Can you kind of see my vision? Now… scrap it! Hahaha! Turns out that we are now going to need much of that space for parking and a turn around, and the electric company needs to trench right through the middle of it, and the whole thing has to change. 🙂 I tell this story because it’s a perfect metaphor for how the past 4 years in farming has felt to me. I mean, really, think about it… there was the difficult work out at the treatment center, to my own farm, to healing from my concussion, to the fiasco we dealt with a couple of years ago (the crazy summer of push-push farming and then the dissolution of whole farm and all the grief we went through, then the rebuilding of my new farm), then the moving of the microgreens from place to place and holding it all together while we sold our house and moved, then thought we couldn’t build, and aaaaah, and then we could again, then we actually built a house, etc. Goodness. I sort of don’t know how we’ve managed it, but I think we just might be committed! Anyway, all this to say, the level of discouragement I’ve had to endure and the flexibility I’ve had to have just to hold this way of life together for us has been kind of amazing, in retrospect. In the end, I can only see it as a gift. I know way more about what we’re made of now. It’s also given me an opportunity to thrive in the face of massive amounts of failure- to find a yield in spite of it.
Now, I have revamped the program and farming design at the treatment center and it holds real promise and is gaining momentum and purpose daily. I have held together a modest business and built enough of a relationship with those I work with that I feel confident and competent and proud of what we’re all about. I have a peaceful home filled with happy people, and we are building our new house on 6 acres next to some of our best friends. It’s just so so good. All of that to say, I think that my vision getting knocked around really enabled me to see the reality of what wants to be. I don’t really mean that in the literal sense, like the forces above are designing my life or something, but there’s a qualitative difference in my perspective and the outcomes when I allow my environment and my limitations to have their say. Reminds me of an old post. I want what works, I don’t want a struggle. I keep coming into that idea more and more. In my farming work specifically, I’m starting to view it all less in an extractive kind of way and more about how to enter into a functional relationship with it all. I didn’t even realize I was thinking in an extractive way, but the more I work into relationship the more I see how influenced I am by consumer culture, even in my best efforts to combat it all. And, it turns out to be so much better than what I thought I wanted. I wanted neat rows of vegetables, but instead of that I’ve had to cultivate projects and refine my own ethics and mission. I wanted to reasonably calculate my yields and choose my rewards, but now I get to infuse each day with creative energy and work on gratitude for what I do have and for what happens to be.

==*==

▶ _To-do item A_:
Does each statement below agree with the farming post? Answer yes or no for each and quote the words from the post that decide it.
(i) The electric company has to trench through the middle of the planned space.
(ii) The new house is being built on 10 acres.
(iii) The writer had wanted neat rows of vegetables.
▶ _To-do item B_: Pick up the farming post after its last sentence and continue it.

==*==

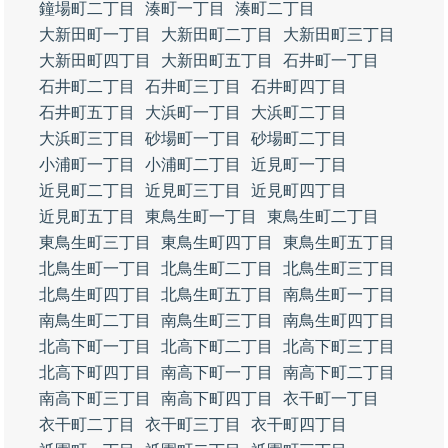
鐘場町二丁目
湊町一丁目
湊町二丁目
大新田町一丁目
大新田町二丁目
大新田町三丁目
大新田町四丁目
大新田町五丁目
石井町一丁目
石井町二丁目
石井町三丁目
石井町四丁目
石井町五丁目
大浜町一丁目
大浜町二丁目
大浜町三丁目
砂場町一丁目
砂場町二丁目
小浦町一丁目
小浦町二丁目
近見町一丁目
近見町二丁目
近見町三丁目
近見町四丁目
近見町五丁目
東鳥生町一丁目
東鳥生町二丁目
東鳥生町三丁目
東鳥生町四丁目
東鳥生町五丁目
北鳥生町一丁目
北鳥生町二丁目
北鳥生町三丁目
北鳥生町四丁目
北鳥生町五丁目
南鳥生町一丁目
南鳥生町二丁目
南鳥生町三丁目
南鳥生町四丁目
北高下町一丁目
北高下町二丁目
北高下町三丁目
北高下町四丁目
南高下町一丁目
南高下町二丁目
南高下町三丁目
南高下町四丁目
衣干町一丁目
衣干町二丁目
衣干町三丁目
衣干町四丁目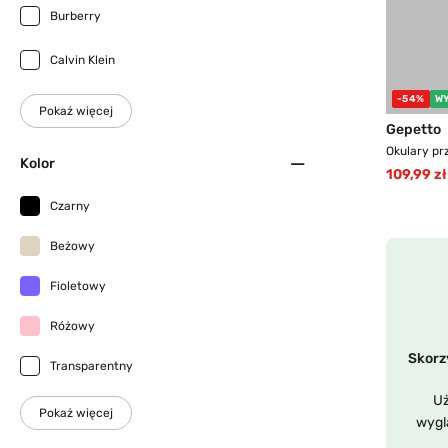
Burberry
Calvin Klein
-54%
W
Pokaż więcej
Gepetto
Okulary pr
Kolor
109,99 zł
Czarny
Beżowy
Fioletowy
Różowy
Skorzy
Transparentny
Uż
Pokaż więcej
wygl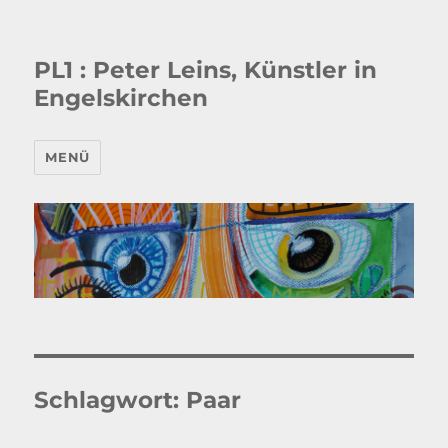
PL1 : Peter Leins, Künstler in
Engelskirchen
MENÜ
Schlagwort:
Paar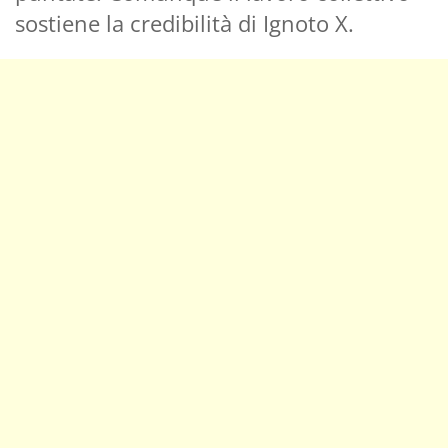
sostiene la credibilità di Ignoto X.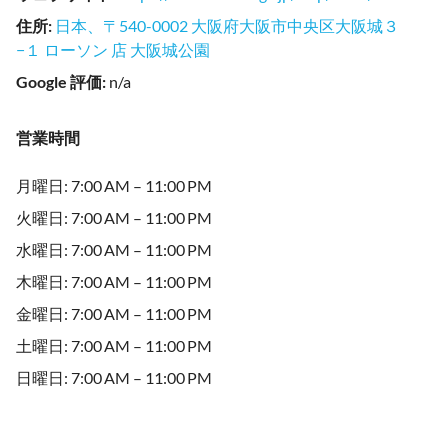
住所
:
日本、〒540-0002 大阪府大阪市中央区大阪城３
−１ ローソン 店 大阪城公園
Google 評価
:
n/a
営業時間
月曜日: 7:00 AM – 11:00 PM
火曜日: 7:00 AM – 11:00 PM
水曜日: 7:00 AM – 11:00 PM
木曜日: 7:00 AM – 11:00 PM
金曜日: 7:00 AM – 11:00 PM
土曜日: 7:00 AM – 11:00 PM
日曜日: 7:00 AM – 11:00 PM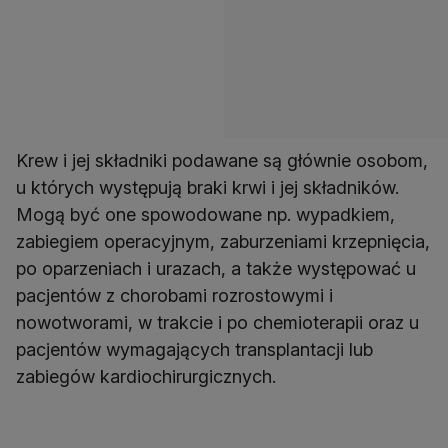
Krew i jej składniki podawane są głównie osobom,
u których występują braki krwi i jej składników.
Mogą być one spowodowane np. wypadkiem,
zabiegiem operacyjnym, zaburzeniami krzepnięcia,
po oparzeniach i urazach, a także występować u
pacjentów z chorobami rozrostowymi i
nowotworami, w trakcie i po chemioterapii oraz u
pacjentów wymagających transplantacji lub
zabiegów kardiochirurgicznych.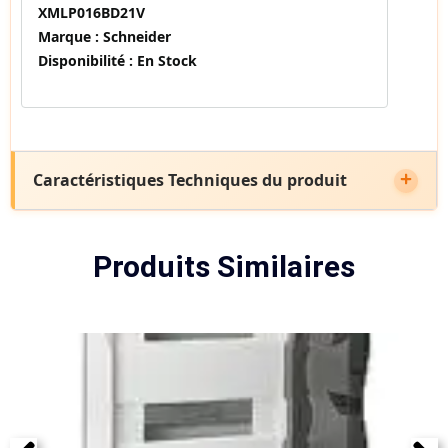
XMLP016BD21V
Marque :
Schneider
Disponibilité :
En Stock
Caractéristiques Techniques du produit
Produits Similaires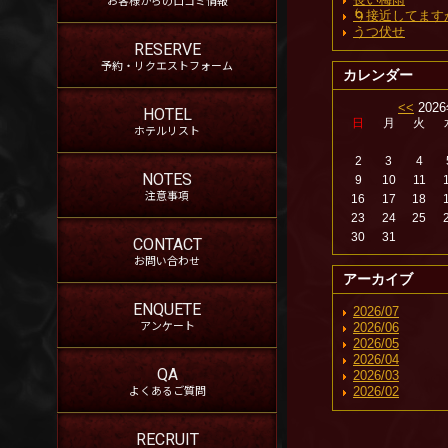
🌀接近してます
うつ伏せ
RESERVE
予約・リクエストフォーム
カレンダー
<<
202
HOTEL
日
月
火
ホテルリスト
2
3
4
NOTES
9
10
11
注意事項
16
17
18
23
24
25
30
31
CONTACT
お問い合わせ
アーカイブ
ENQUETE
2026/07
アンケート
2026/06
2026/05
2026/04
QA
2026/03
よくあるご質問
2026/02
RECRUIT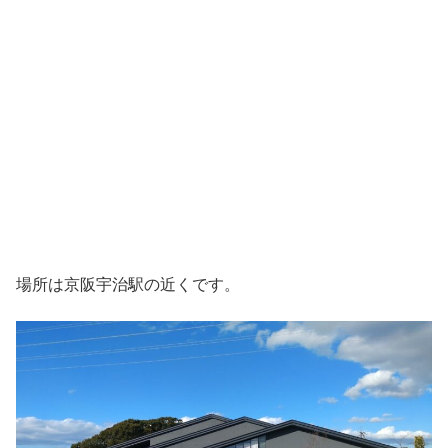
場所は京阪宇治駅の近くです。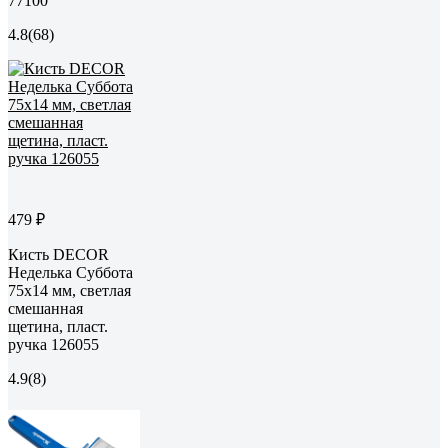
77100
4.8
(68)
479 ₽
Кисть DECOR
Неделька Суббота
75х14 мм, светлая
смешанная
щетина, пласт.
ручка 126055
4.9
(8)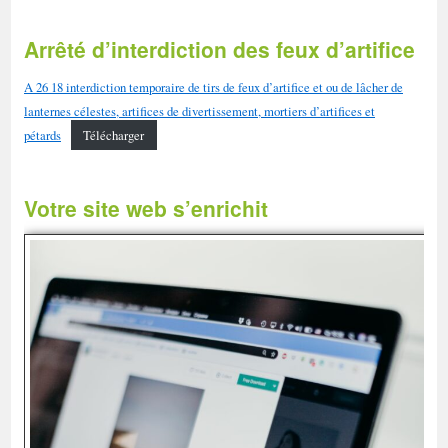
Arrêté d’interdiction des feux d’artifice
A 26 18 interdiction temporaire de tirs de feux d’artifice et ou de lâcher de
lanternes célestes, artifices de divertissement, mortiers d’artifices et
pétards
Télécharger
Votre site web s’enrichit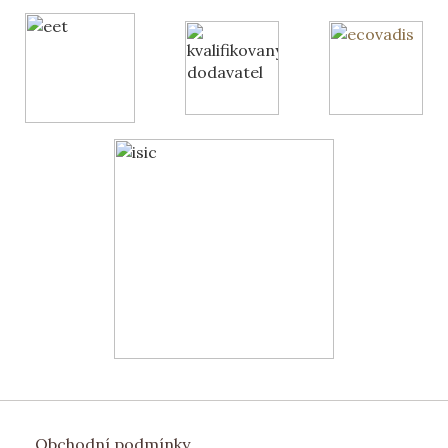
Obchodní podmínky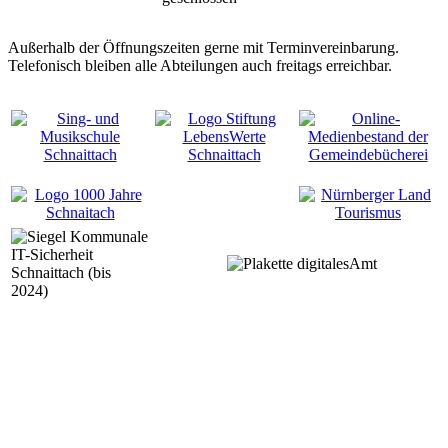
Außerhalb der Öffnungszeiten gerne mit Terminvereinbarung.
Telefonisch bleiben alle Abteilungen auch freitags erreichbar.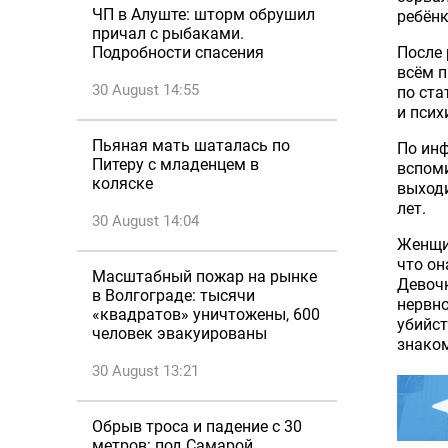
ЧП в Алуште: шторм обрушил
ребёнк
причал с рыбаками.
После 
Подробности спасения
всём п
30 August 14:55
по ста
и псих
Пьяная мать шаталась по
По инф
Питеру с младенцем в
вспоми
коляске
выходи
лет.
30 August 14:04
Женщин
что он
Масштабный пожар на рынке
Девочк
в Волгограде: тысячи
нервно
«квадратов» уничтожены, 600
убийст
человек эвакуированы
знаком
30 August 13:21
Обрыв троса и падение с 30
метров: под Самарой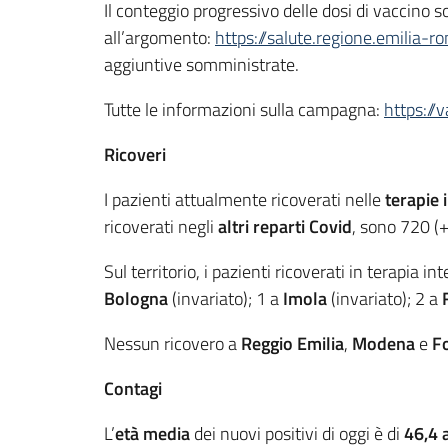
Il conteggio progressivo delle dosi di vaccino
all’argomento:
https://salute.regione.emilia-r
aggiuntive somministrate.
Tutte le informazioni sulla campagna:
https://
Ricoveri
I pazienti attualmente ricoverati nelle
terapie 
ricoverati negli
altri reparti Covid
, sono 720 (+
Sul territorio, i pazienti ricoverati in terapia in
Bologna
(invariato); 1 a
Imola
(invariato); 2 a
Nessun ricovero a
Reggio Emilia
,
Modena
e
Fo
Contagi
L’
età media
dei nuovi positivi di oggi è di
46,4 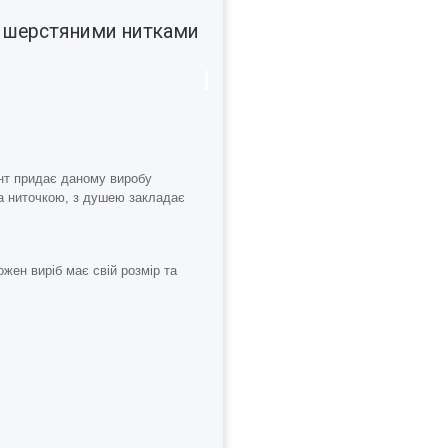
а шерстяними нитками
ент придає даному виробу
за ниточкою, з душею закладає
жен виріб має свій розмір та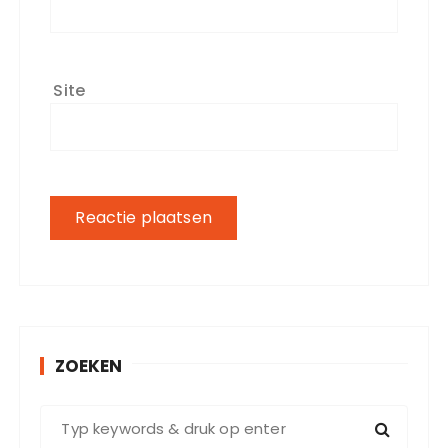
Site
ZOEKEN
Z
o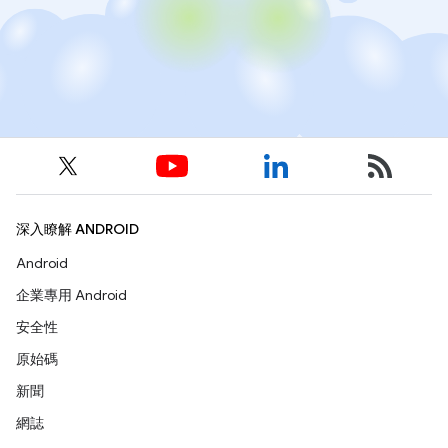
深入瞭解 ANDROID
Android
企業專用 Android
安全性
原始碼
新聞
網誌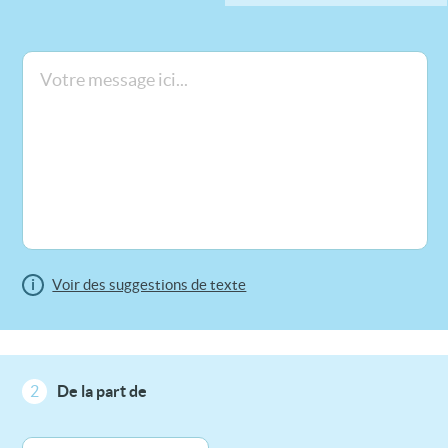
i
Voir des suggestions de texte
2
De la part de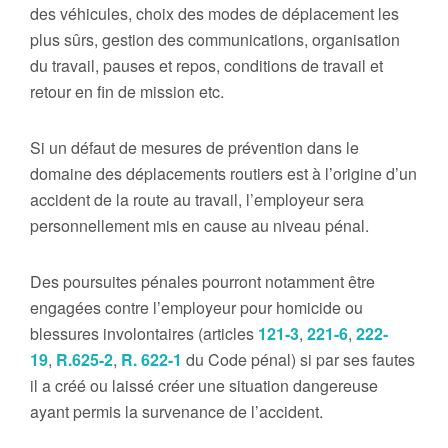
des véhicules, choix des modes de déplacement les
plus sûrs, gestion des communications, organisation
du travail, pauses et repos, conditions de travail et
retour en fin de mission etc.
Si un défaut de mesures de prévention dans le
domaine des déplacements routiers est à l’origine d’un
accident de la route au travail, l’employeur sera
personnellement mis en cause au niveau pénal.
Des poursuites pénales pourront notamment être
engagées contre l’employeur pour homicide ou
blessures involontaires (articles
121-3
,
221-6
,
222-
19
,
R.625-2
,
R. 622-1
du Code pénal) si par ses fautes
il a créé ou laissé créer une situation dangereuse
ayant permis la survenance de l’accident.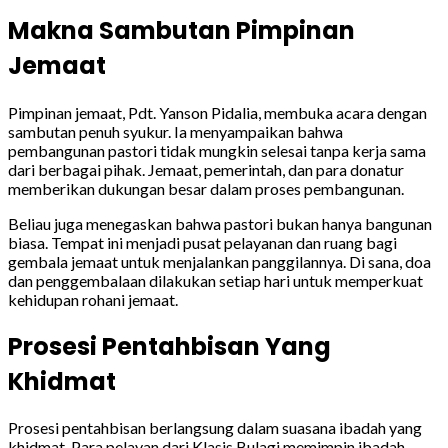
Makna Sambutan Pimpinan
Jemaat
Pimpinan jemaat, Pdt. Yanson Pidalia, membuka acara dengan
sambutan penuh syukur. Ia menyampaikan bahwa
pembangunan pastori tidak mungkin selesai tanpa kerja sama
dari berbagai pihak. Jemaat, pemerintah, dan para donatur
memberikan dukungan besar dalam proses pembangunan.
Beliau juga menegaskan bahwa pastori bukan hanya bangunan
biasa. Tempat ini menjadi pusat pelayanan dan ruang bagi
gembala jemaat untuk menjalankan panggilannya. Di sana, doa
dan penggembalaan dilakukan setiap hari untuk memperkuat
kehidupan rohani jemaat.
Prosesi Pentahbisan Yang
Khidmat
Prosesi pentahbisan berlangsung dalam suasana ibadah yang
khidmat. Para pelayan dari Klasis Bulagi memimpin ibadah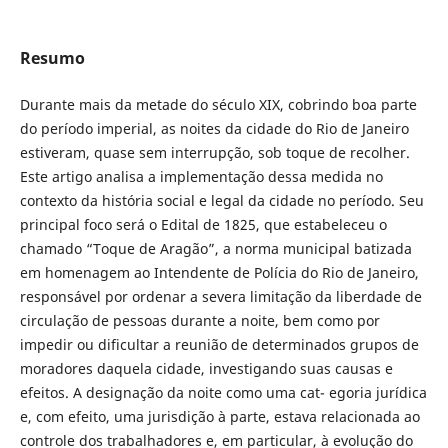
Resumo
Durante mais da metade do século XIX, cobrindo boa parte
do período imperial, as noites da cidade do Rio de Janeiro
estiveram, quase sem interrupção, sob toque de recolher.
Este artigo analisa a implementação dessa medida no
contexto da história social e legal da cidade no período. Seu
principal foco será o Edital de 1825, que estabeleceu o
chamado “Toque de Aragão”, a norma municipal batizada
em homenagem ao Intendente de Polícia do Rio de Janeiro,
responsável por ordenar a severa limitação da liberdade de
circulação de pessoas durante a noite, bem como por
impedir ou dificultar a reunião de determinados grupos de
moradores daquela cidade, investigando suas causas e
efeitos. A designação da noite como uma cat- egoria jurídica
e, com efeito, uma jurisdição à parte, estava relacionada ao
controle dos trabalhadores e, em particular, à evolução do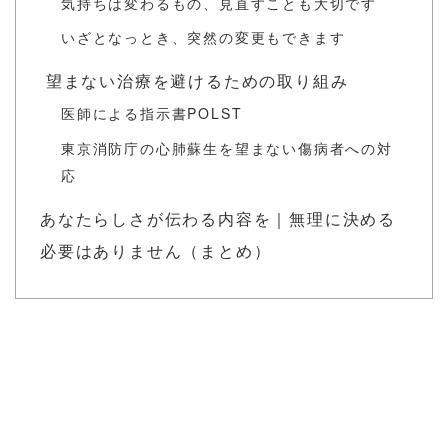
気持ちは変わるもの、見直すことも大切です
いざとなっとき、突然の変更もできます
望まない治療を避けるための取り組み
医師による指示書POLST
東京消防庁の心肺蘇生を望まない傷病者への対
応
あなたらしさが伝わる内容を｜無理に決める
必要はありません（まとめ）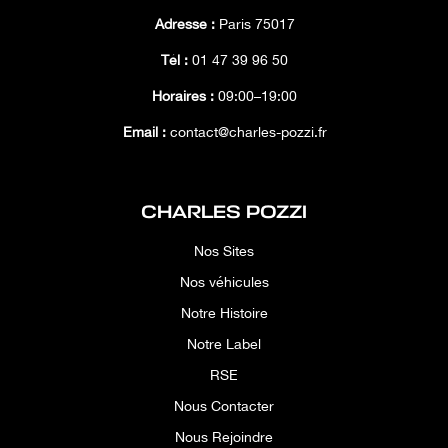
Adresse :
Paris 75017
Tél :
01 47 39 96 50
Horaires :
09:00–19:00
Email :
contact@charles-pozzi.fr
CHARLES POZZI
Nos Sites
Nos véhicules
Notre Histoire
Notre Label
RSE
Nous Contacter
Nous Rejoindre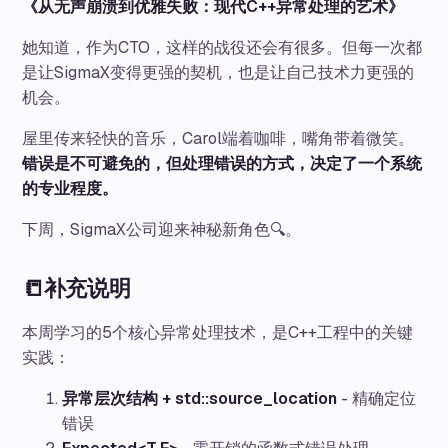
《从无声崩溃到优雅失败：现代C++异常处理的艺术》
她知道，作为CTO，这样的战役还会有很多。但每一次都
是让SigmaX变得更强的契机，也是让自己技术力更强的
机会。
屋里传来轻快的音乐，Carol端着咖啡，嘴角带着微笑。
错误是不可避免的，但处理错误的方式，决定了一个系统
的专业程度。
下周，SigmaX公司迎来神秘新角色🔍。
📒补充说明
本周学习的5个核心异常处理技术，是C++工程中的关键
实践：
异常层次结构 + std::source_location
- 精确定位
错误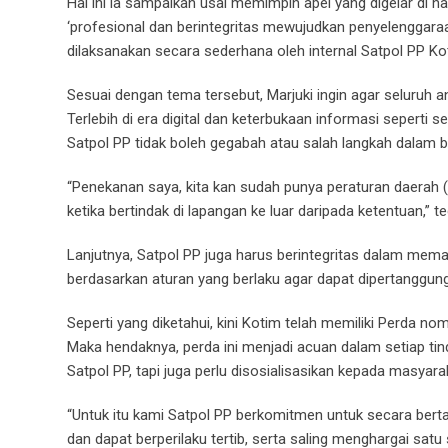
Hal ini ia sampaikan usai memimpin apel yang digelar di
‘profesional dan berintegritas mewujudkan penyelenggar
dilaksanakan secara sederhana oleh internal Satpol PP Kot
Sesuai dengan tema tersebut, Marjuki ingin agar seluruh
Terlebih di era digital dan keterbukaan informasi seperti s
Satpol PP tidak boleh gegabah atau salah langkah dalam be
“Penekanan saya, kita kan sudah punya peraturan daerah (
ketika bertindak di lapangan ke luar daripada ketentuan,” t
Lanjutnya, Satpol PP juga harus berintegritas dalam memat
berdasarkan aturan yang berlaku agar dapat dipertanggun
Seperti yang diketahui, kini Kotim telah memiliki Perda 
Maka hendaknya, perda ini menjadi acuan dalam setiap tin
Satpol PP, tapi juga perlu disosialisasikan kepada masyara
“Untuk itu kami Satpol PP berkomitmen untuk secara bert
dan dapat berperilaku tertib, serta saling menghargai satu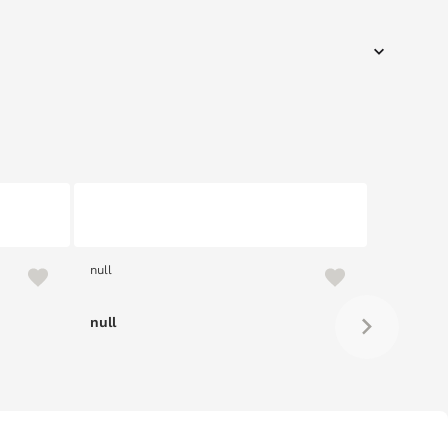
null
null
null
null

==*==

▶ _Response area A_:
(i) Yes: "the electric company needs to trench right through the middle of it"
(ii) No: "we are building our new house on 6 acres next to some of our best friends"
(iii) Yes: "I wanted neat rows of vegetables"

▶ _Response area B_:
Which brings me to the nannyberries. Who knew this beautiful plant existed? I didn’t until a few weeks ago when Milton and I were walking out in the fields at the Coop. We’re learning to walk and observe just for the sake of building that relationship I’ve talked about. We came upon this shrubby thing that still had some berries all over it, and Milton casually said “Oh yeah, those are nannyberries. They are edible.” I looked at them, kind of shrunken in their skin, and carefully tried one. Oh my. They are unlike anything I’ve ever had! Almost date like in consistency, sweet, caramely like figs or raisins but also just distinct and itself in flavor.
As you can see, the berry itself is fairly unremarkable by store standards. Kind of wrinkled, strange in texture, not a great seed-to-fruit ratio… but I *loved* them. I got downright giddy, and I can only attribute it to the context- the pure delight in finding something new, abundant, something that thrives here without our intense back-breaking management. Just here, being itself, offering a treat to the animals later in the season than most anything else around here.
I think about that sometimes, about how fickle our perception is. I remember the same phenomenon when I went dumpster diving for the first time. On the shelf of a store, a bag of oranges with *only one moldy one!!* would be downright disgusting- no way you’d buy it! But out of a dumpster? A gift from the universe! The humble nannyberry proves similar to me. In a field, on a deliciously sunny autumn morning, with one of my best friends, it was bliss.
It’s a good example of how I want… no, need my work to be. I no longer want to struggle, but I don’t mind working hard. I don’t want to occupy or extract more from my landbase than it wants to give, I want to develop into a relationship with it. I know I’ve got a long road ahead of me, trying to unlearn so many of the lessons from this culture’s sense of entitlement and ideas surrounding “success”. It’s a process. But I feel so sponge-like lately, so much that a simple walk in the woods can awaken a child-like curiosity that I’m not sure any of us were ever meant to lose.
And that brings me to the poop log.
The poop log is a fallen tree just north west of our house site. Milton and I were feeling stressed and wound up about various things and decided to go for a mental health walk that afternoon. We stumbled upon this pretty sight, but soon noticed that the whole tree had been sprinkled with coyote poop. All up and down the fallen trunk, poop after poop. We were confused. Why would a coyote climb up here just to poop? Is it a message? Territorial? I thought they peed to establish territory… oh wait, I actually don’t know *anything* about coyote habits and behavior. Huh. What is this!? Anyway, I went on with life and just a couple of days ago we decided to go for another walk and visit it again.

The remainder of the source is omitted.